Client Type:
HealthTech Startup in partnership with a Health Insurer
Geography:
India
Objective:
To assess whether policyholders engaged through a digital lifestyle rewards platform, which promotes healthy plant-based eating habits, result in improved health insurance profitability.
Background
A growing HealthTech company operating a lifestyle mobile app partnered with a health insurer to explore an innovative proposition: offering incentivized insurance to users who follow plant-based nutrition. The app tracks diet patterns and promotes healthier food choices, aiming to attract a low-risk insurance pool. The client engaged Actuaria Consultants to evaluate whether policyholders acquired via this app could drive a favourable experience and profitability for the insurer.
Key Challenges
- Quantifying Morbidity Advantage: Estimating actuarial impacts of improved nutrition on specific illness categories.
- Scepticism Around Pilot: Convincing insurers that lifestyle-linked cohorts could offer a credible underwriting advantage.
- Absence of Historical Data: Needing to rely on global clinical studies and high-level actuarial judgment in the absence of insurer-specific past experience for this channel.
Our Approach
Actuaria designed a high-level 5-year profitability projection model to estimate the expected impact on insurer margins for this digitally sourced cohort. The model incorporated:
- Standard assumptions on commissions, claims, and expenses
- Adjustments to reflect expected behaviour and morbidity of app users
- External research linking plant-based diets to a reduction in chronic diseases like diabetes, heart disease, and cancer
Improvements were introduced across several parameters individually to isolate their impacts:
- Claims Cost: Assumed 22% and 20% lower claims for chronic and other non-communicable diseases, respectively, based on clinical literature.
- Acquisition Expenses: Higher in Year 1 but lower from Year 2 onward due to digital channel efficiency and cross-sell potential.
- Lapse Rate: Expected 10% lower lapse due to app engagement and better customer stickiness.
- Risk Discount Rate: 1% reduction assumed for provisioning due to more stable experience.
- Investment and commission assumptions were retained as per regulatory and market norms.
Results Delivered
A waterfall profitability analysis showed:
- Base Profit Margin: 6.5% (present value over 5 years)

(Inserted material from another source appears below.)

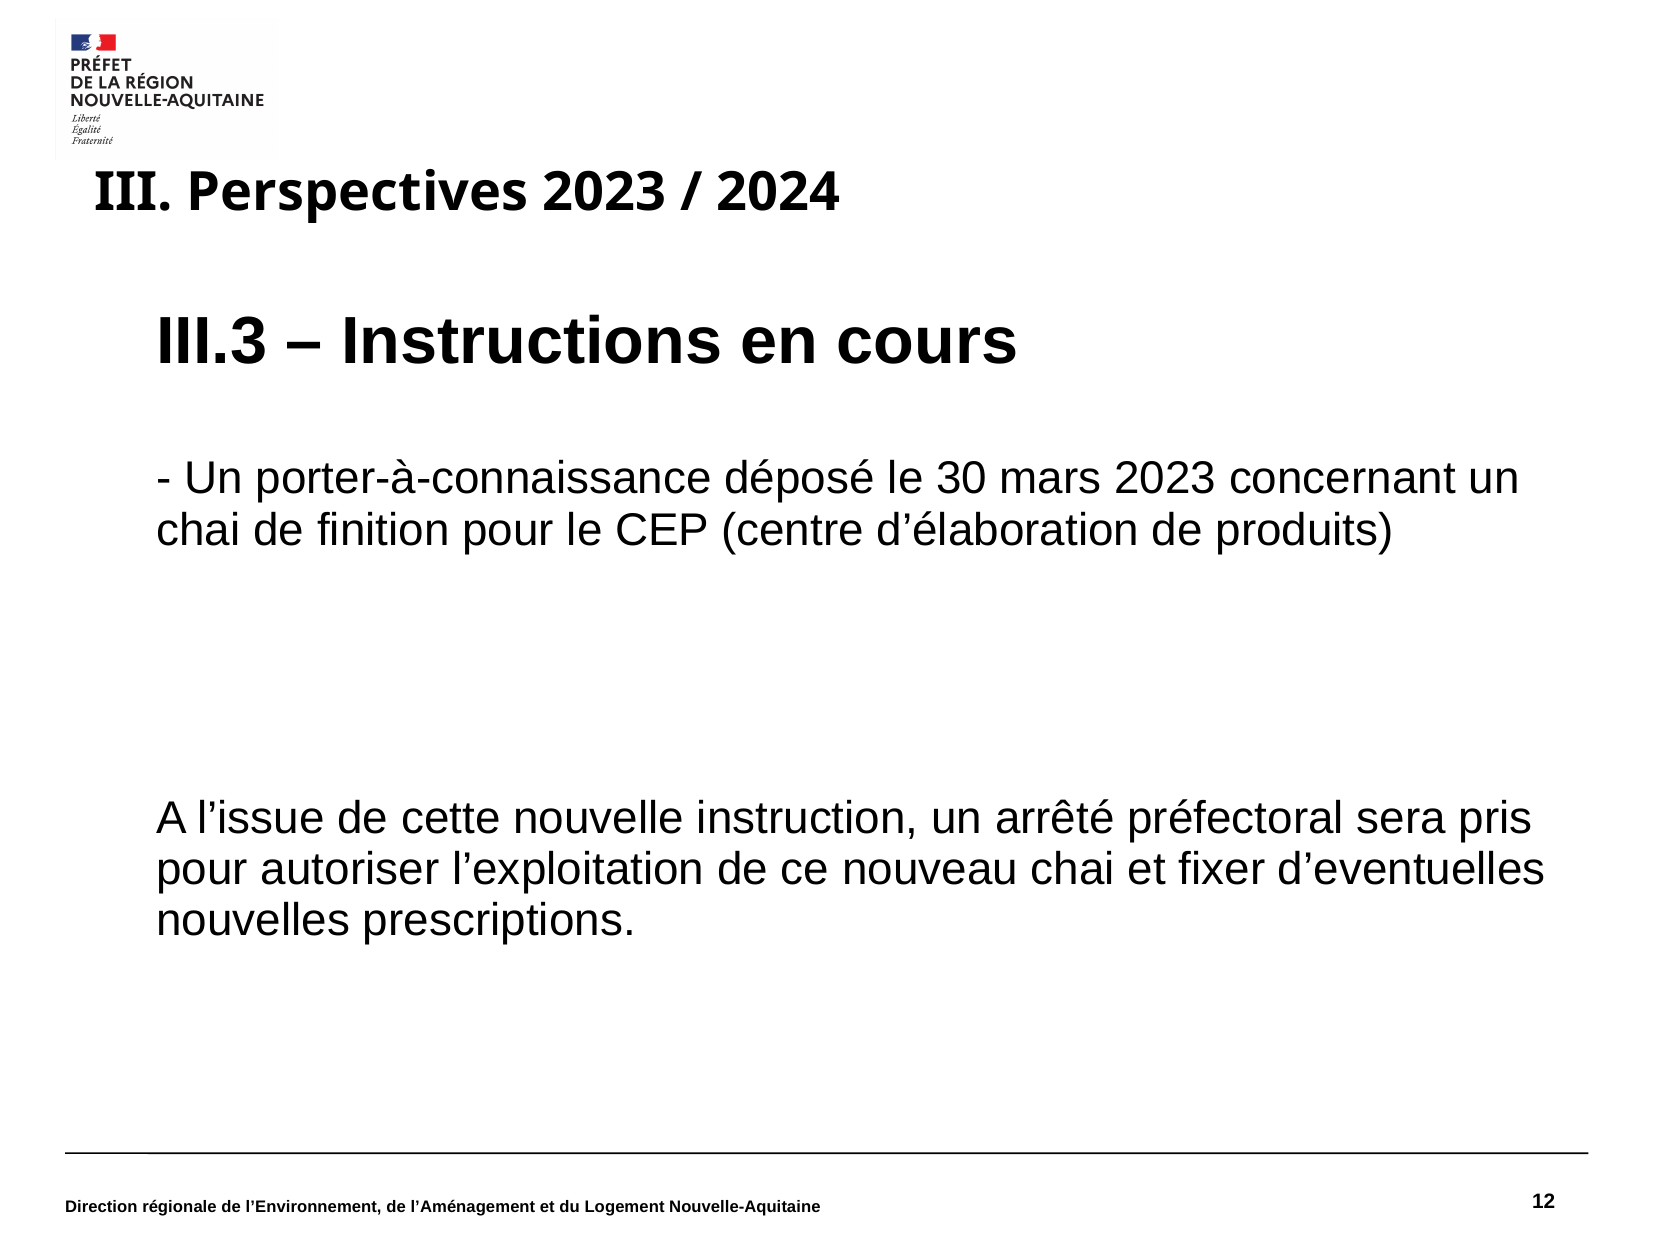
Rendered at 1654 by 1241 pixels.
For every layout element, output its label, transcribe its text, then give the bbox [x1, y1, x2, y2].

title III. Perspectives 2023 / 2024 [94, 135, 1583, 243]
text_box III.3 – Instructions en cours - Un porter-à-connaissance déposé le 30 mars 2023 concernant un chai de finition pour le CEP (centre d’élaboration de produits) A l’issue de cette nouvelle instruction, un arrêté préfectoral sera pris pour autoriser l’exploitation de ce nouveau chai et fixer d’eventuelles nouvelles prescriptions. [141, 295, 1607, 1093]
picture [55, 18, 279, 160]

- Final Profit Margin with all improvements: 17.6%
- Net uplift due to platform-linked sourcing: Over 11% increase in profit margin
Breakdown of major contributors to uplift:
- 3.6% from lower chronic disease claims
- 5.6% from improved experience in other illnesses
- 0.8% from acquisition cost efficiency
- 0.6% from better retention
- 0.4% from provisioning assumptions
Figure: Profit Impact Waterfall due to Healthtech Sourcing
Impact
This actuarial evaluation enabled the HealthTech company to:
- Demonstrate a credible profitability advantage to prospective insurer partners
- Build confidence around a pilot structure for incentivized health insurance
- Provide a replicable framework for testing insurer-specific scenarios
Why Actuaria?
With a blend of actuarial and technology expertise, Actuaria delivered a compelling, research-backed financial assessment for an emerging digital health model—helping unlock innovation in product design and underwriting in the Indian insurance landscape.